As Paul Keating once said “when the government changes, the country changes.”
The Labor party came to government last weekend and the country will change as a result.
I congratulate the Labor party on their victory and wish them all the best on behalf of our country. I also congratulate everyone that stood for office from all sides of politics. Running for office is a great honour but it is also a gruelling and high pressure environment.
Our democracy would not function without people who put themselves through this.
I was re-elected a Senator for Queensland and I thank people for their support. I hope to honour them by continuing to be a fearless advocate for the interests of Queensland. As I often say, I go to Canberra to fight for you not to make friends. And lately I think I have been delivering on at least the latter promise!
My LNP colleagues Michelle Landry and Colin Boyce were also elected. All things considered the LNP had a successful election in Queensland, winning over two-thirds of the seats despite losing the election.
That is unprecedented. Michelle Landry has created history again. She was already the first Nationals MP to win Capricornia at consecutive elections. Now she is the first Liberal or Nationals MP to hold Capricornia in Opposition.
I believe that Michelle’s and our success is because we have delivered results for Central Queensland. We have helped build local infrastructure like a hospital car park (finally!), duplicated the Rockhampton-Gracemere Road and improved the Rockhampton riverfront and the Yeppoon lagoon. On bigger things, we
are building the Rookwood Weir (which will start filling with water over the next year) and supported the Adani mine (which now employs 2000 people).

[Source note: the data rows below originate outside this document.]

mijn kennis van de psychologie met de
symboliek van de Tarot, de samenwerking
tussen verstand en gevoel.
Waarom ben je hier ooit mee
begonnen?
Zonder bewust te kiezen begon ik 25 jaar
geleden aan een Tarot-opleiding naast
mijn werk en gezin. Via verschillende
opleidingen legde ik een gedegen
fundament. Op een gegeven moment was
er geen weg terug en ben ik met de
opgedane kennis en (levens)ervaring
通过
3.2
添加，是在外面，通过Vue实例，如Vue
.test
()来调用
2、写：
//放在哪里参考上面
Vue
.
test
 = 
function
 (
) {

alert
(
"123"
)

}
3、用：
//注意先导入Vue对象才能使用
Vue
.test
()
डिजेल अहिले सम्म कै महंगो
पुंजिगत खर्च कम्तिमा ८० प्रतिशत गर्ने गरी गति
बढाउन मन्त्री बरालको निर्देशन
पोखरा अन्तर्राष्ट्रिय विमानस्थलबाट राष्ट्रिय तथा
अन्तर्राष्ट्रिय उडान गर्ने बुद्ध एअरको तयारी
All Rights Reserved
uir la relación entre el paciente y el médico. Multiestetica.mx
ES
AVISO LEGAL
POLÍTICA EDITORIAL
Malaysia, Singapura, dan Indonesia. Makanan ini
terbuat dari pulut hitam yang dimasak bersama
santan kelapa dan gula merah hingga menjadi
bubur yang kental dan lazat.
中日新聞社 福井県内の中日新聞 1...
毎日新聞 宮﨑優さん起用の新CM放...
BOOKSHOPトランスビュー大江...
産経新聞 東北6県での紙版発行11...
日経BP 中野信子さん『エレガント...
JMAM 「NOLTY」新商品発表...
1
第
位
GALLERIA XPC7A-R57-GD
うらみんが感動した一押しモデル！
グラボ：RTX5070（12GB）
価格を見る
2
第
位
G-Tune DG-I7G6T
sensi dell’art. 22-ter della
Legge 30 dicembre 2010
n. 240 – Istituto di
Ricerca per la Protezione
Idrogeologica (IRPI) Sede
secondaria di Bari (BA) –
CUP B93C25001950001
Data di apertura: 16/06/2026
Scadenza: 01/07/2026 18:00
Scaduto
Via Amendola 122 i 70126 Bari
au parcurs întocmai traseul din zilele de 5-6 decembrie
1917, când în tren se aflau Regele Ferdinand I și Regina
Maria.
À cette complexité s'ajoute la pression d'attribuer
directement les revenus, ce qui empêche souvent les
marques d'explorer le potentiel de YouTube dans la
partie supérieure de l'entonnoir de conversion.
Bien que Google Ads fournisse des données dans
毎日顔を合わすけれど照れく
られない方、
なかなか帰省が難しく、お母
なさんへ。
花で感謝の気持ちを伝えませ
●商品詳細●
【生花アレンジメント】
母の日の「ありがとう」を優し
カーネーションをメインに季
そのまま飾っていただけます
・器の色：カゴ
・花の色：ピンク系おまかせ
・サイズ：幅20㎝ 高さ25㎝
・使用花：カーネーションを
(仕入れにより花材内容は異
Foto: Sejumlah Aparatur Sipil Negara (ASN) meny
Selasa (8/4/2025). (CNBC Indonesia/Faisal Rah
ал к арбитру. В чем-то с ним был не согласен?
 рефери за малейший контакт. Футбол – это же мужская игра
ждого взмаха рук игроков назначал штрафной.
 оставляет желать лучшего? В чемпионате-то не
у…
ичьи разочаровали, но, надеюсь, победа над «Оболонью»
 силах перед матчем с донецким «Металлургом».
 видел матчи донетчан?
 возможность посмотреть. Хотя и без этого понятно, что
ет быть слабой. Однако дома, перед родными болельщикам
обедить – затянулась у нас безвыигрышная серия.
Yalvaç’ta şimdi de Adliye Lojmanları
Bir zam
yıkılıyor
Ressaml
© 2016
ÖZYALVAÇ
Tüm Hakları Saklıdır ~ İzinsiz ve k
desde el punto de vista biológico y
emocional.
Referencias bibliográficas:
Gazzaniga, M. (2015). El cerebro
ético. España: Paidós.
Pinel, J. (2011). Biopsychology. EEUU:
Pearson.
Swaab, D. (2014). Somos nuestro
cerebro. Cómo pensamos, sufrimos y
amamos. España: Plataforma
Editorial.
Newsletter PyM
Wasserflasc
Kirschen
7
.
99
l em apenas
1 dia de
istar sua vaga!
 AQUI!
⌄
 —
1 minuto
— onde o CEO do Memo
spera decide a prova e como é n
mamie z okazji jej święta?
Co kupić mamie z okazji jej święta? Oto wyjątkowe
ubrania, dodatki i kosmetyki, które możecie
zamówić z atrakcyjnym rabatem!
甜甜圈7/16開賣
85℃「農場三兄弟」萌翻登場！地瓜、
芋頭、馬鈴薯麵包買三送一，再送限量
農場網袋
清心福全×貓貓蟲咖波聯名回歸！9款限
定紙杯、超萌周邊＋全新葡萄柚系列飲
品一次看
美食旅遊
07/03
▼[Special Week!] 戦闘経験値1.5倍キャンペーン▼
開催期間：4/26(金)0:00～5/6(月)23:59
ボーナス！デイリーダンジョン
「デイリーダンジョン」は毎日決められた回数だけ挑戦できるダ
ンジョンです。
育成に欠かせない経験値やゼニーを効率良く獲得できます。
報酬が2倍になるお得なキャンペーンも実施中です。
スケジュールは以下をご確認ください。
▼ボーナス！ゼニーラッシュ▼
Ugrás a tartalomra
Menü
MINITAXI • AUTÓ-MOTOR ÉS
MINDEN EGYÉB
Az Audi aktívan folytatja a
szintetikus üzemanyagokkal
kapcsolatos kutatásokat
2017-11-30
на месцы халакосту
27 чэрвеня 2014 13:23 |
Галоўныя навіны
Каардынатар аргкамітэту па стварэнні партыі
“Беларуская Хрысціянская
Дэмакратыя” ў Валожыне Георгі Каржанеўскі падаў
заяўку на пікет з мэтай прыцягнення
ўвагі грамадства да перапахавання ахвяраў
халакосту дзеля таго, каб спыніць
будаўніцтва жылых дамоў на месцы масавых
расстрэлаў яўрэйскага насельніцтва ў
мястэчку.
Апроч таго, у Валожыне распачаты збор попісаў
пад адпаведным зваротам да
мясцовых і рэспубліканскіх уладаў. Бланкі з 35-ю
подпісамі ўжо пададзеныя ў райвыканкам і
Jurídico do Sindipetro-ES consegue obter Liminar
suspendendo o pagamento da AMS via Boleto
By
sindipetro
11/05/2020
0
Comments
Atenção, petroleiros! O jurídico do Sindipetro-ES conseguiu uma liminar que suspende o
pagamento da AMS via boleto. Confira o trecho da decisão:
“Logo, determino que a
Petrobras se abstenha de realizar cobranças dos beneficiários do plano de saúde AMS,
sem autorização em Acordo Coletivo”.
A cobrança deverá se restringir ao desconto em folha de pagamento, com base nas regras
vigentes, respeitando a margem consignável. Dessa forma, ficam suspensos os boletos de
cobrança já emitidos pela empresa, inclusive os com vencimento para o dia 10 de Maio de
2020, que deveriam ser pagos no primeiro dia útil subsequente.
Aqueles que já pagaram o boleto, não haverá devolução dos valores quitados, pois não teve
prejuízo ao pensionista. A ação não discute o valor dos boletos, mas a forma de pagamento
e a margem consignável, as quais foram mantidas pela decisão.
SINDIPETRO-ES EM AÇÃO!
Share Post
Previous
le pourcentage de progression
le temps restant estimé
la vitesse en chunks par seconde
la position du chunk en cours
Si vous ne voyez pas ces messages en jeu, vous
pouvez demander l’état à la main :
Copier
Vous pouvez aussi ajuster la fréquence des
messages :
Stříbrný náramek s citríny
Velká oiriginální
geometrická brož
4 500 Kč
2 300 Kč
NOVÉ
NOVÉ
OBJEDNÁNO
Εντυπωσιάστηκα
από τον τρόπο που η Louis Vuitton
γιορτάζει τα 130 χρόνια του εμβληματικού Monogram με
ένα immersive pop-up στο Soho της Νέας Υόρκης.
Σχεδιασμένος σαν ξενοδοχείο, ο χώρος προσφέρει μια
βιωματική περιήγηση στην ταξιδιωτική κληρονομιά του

I know the Labor party wants to win back these seats and my advice to them is you will not win them by campaigning, you have to deliver results. My job now in Her Majesty’s Opposition is to hold Labor to account about what they deliver for our region.
The first thing I will do is to defend the record investments that we have announced for Central Queensland. We succeeded at getting funding in the last budget to build the Urannah Dam, seal many rural roads (including Springsure to Tambo, Clermont to Alpha and the May Downs Road) and invest in water infrastructure in Emerald to create a new manufacturing hub at the inland port. We also promised to support extending the inland rail to Gladstone, something Labor promised to do too.
This funding is already in the budget so all Labor has to do is not strip it out. The early signs are not good. In Labor’s costings, released just before the election, they ended the Regionalisation Fund (which funded community projects) to pay for other promises.
And, while announcing road funding in Brisbane, Labor’s infrastructure spokesperson cast doubt on whether they would support the inland rail in Government.
Labor also took to the election a new form of carbon tax but they claimed that any “trade exposed” businesses would be exempt from this tax. All of our mines, gas facilities and factories in CQ are trade exposed. If Labor is pulled by the Greens into applying a carbon tax on CQ jobs, it will be a broken promise.
On the eve of the election Labor announced that they would establish a new Environmental Protection Agency. This could quickly turn into a tree police that
will have all farmers crushed under the red tape of Canberra when they seek to develop their own properties.
I believe the primary reason the LNP has won support in Queensland is because we have unashamedly taken pride in the hard work of the men and women in regional Australia that create the wealth for our nation. These are the workers in our coal mines, on our farms and on the factory floor.
I hope Labor rediscovers their original aim of defending the worker but I will not hold my breath as the Labor left and the Green controlled Senate get their laws stuck into this new government and seek to change the country.